If you have a conical frustum with a volume $$V_f=\frac{\pi h}{3}\left( r^2+rR+R^2 \right)$$ with $h$ being the distance between the bases, $r$ the radius of the smaller circle, and $R$ the radius of the larger.
Then you truncate the frustum by a plane that intersects the larger base at one point at an angle $\theta$. What would the volume of the resulting figure that does not contain the large base?
The following image shows the cone with the red the volume I wish calculated.
$$m = \tan\theta$$
The formula for the red section would be the following with $V_b$ the volume of the blue section. $$V=\frac{\pi R^{2} H}{3}\left(\frac{H - mR}{H + mR}\right)^{3/2}-\frac{\pi}{3}r(H-h) + V_b $$ I need to know what the volume of the blue section would be or the purple.
Here's a sketched calculation of the volume of the "wedge", too long for a comment, but not yielding an algebraic formula (though the integral is elementary, i.e., can be evaluated in closed form in principle).
Put the origin at the vertex, the $x$-axis horizontal, and the $z$-axis vertical. Each slice of the wedge by a horizontal plane (heavy line) is a chord of a disk (shaded, top). By Cavalieri's principle, the volume of the wedge is the integral of the cross-sectional areas.

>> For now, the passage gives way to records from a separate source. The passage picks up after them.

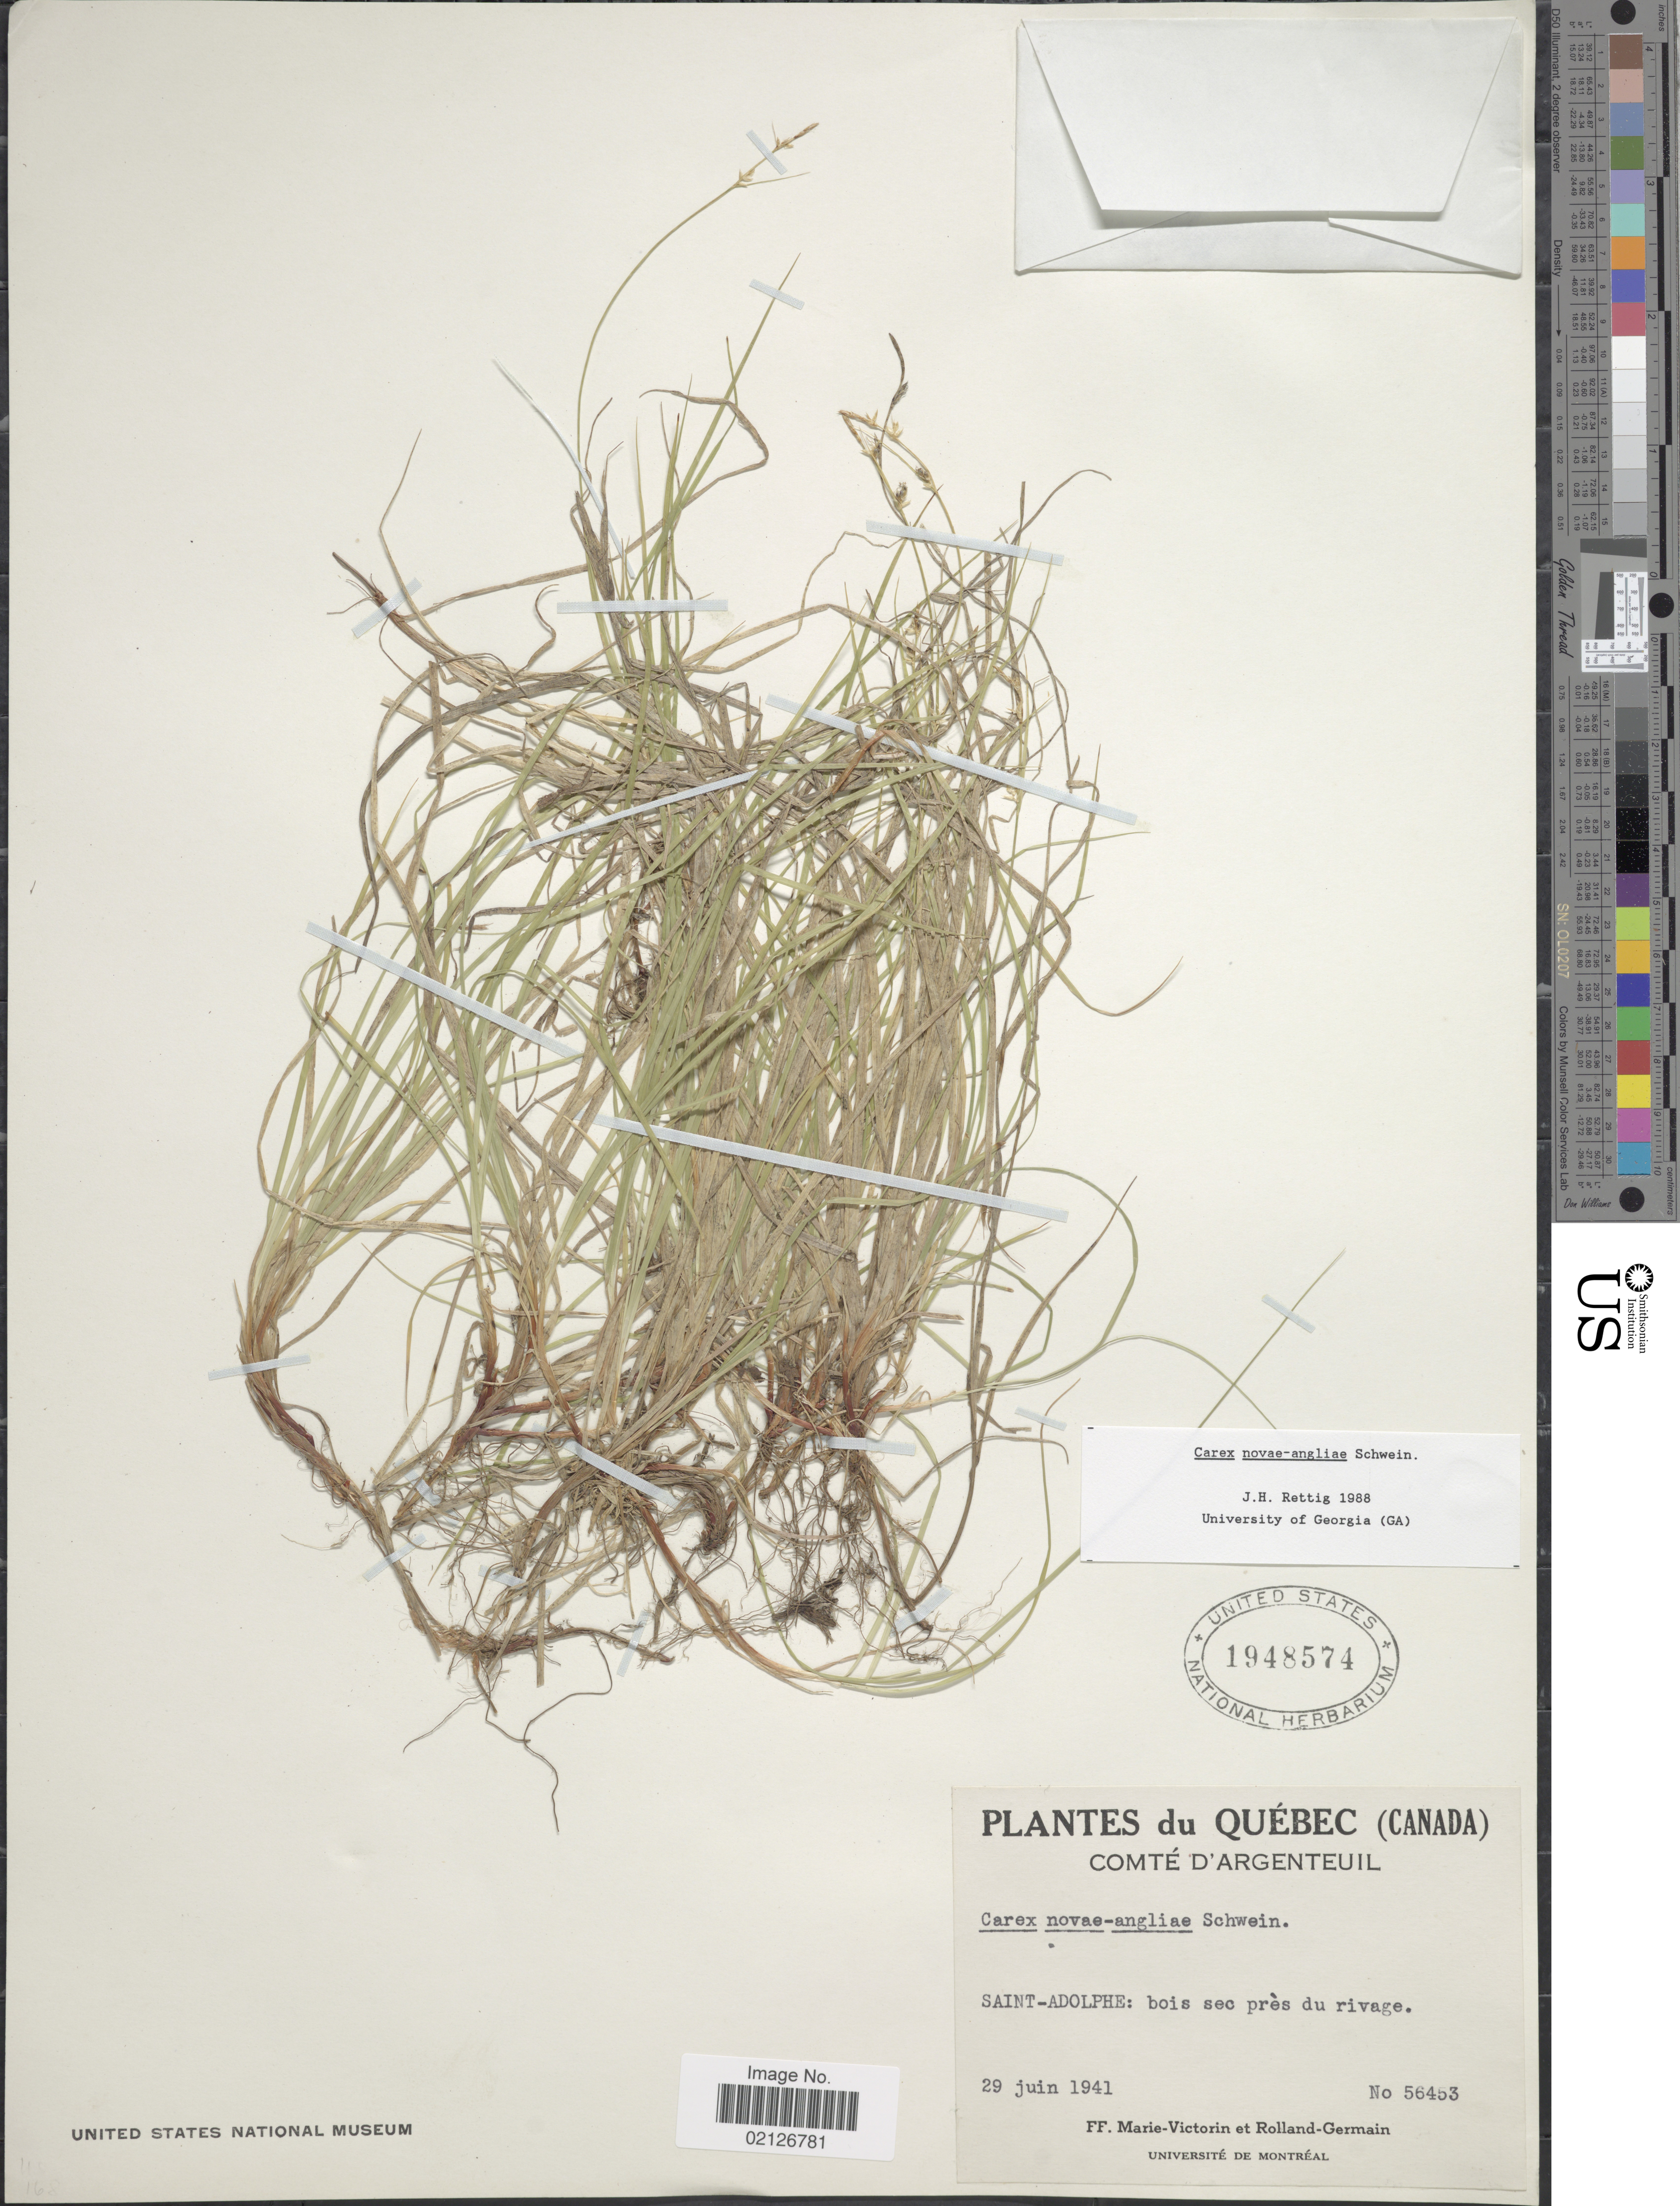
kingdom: Plantae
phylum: Tracheophyta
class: Liliopsida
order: Poales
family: Cyperaceae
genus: Carex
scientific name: Carex novae-angliae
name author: Schwein.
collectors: F. Marie-Victorin & Rolland-Germain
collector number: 56453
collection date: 1941-06-29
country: Canada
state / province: Quebec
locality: Comte de D'Argenteuil, Saint-Adolphe: bois sec pres du rivage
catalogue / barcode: US 1948574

If $|x_{0}| \leq r$, the chord $\{-r \leq x \leq x_{0}\}$ inside the disk of radius $r$ has area $$ A(r, x_{0}) = r^{2} \arccos(x_{0}/r) - x_{0} \sqrt{r^{2} - x_{0}^{2}}. $$
Putting $m = \tan\theta$, the cutting plane has equation $$ z - H = m(x - R),\qquad\text{or}\quad x = \frac{z + mR - H}{m}. $$
The cone has profile $z = (H/R)|x|$ (hence $r = (R/H)z$ in 1.), so the wedge (shaded triangle) lies in the region $$ z_{0} := H\, \frac{H - mR}{H + mR} \leq z \leq H - h. $$
1. Gives the area of the cross sections; 2. gives the value of $x_{0}$ in terms of the height $z$; 3. gives the limits of integration. The wedge has volume $$ V = \int_{z_{0}}^{H - h} \left[\frac{R^{2} z^{2}}{H^{2}} \arccos\left(\frac{(z + mR - H)H}{mRz}\right) - \frac{z + mR - H}{m} \sqrt{\frac{R^{2} z^{2}}{H^{2}} - \frac{(z + mR - H)^{2}}{m^{2}}}\right] dz. $$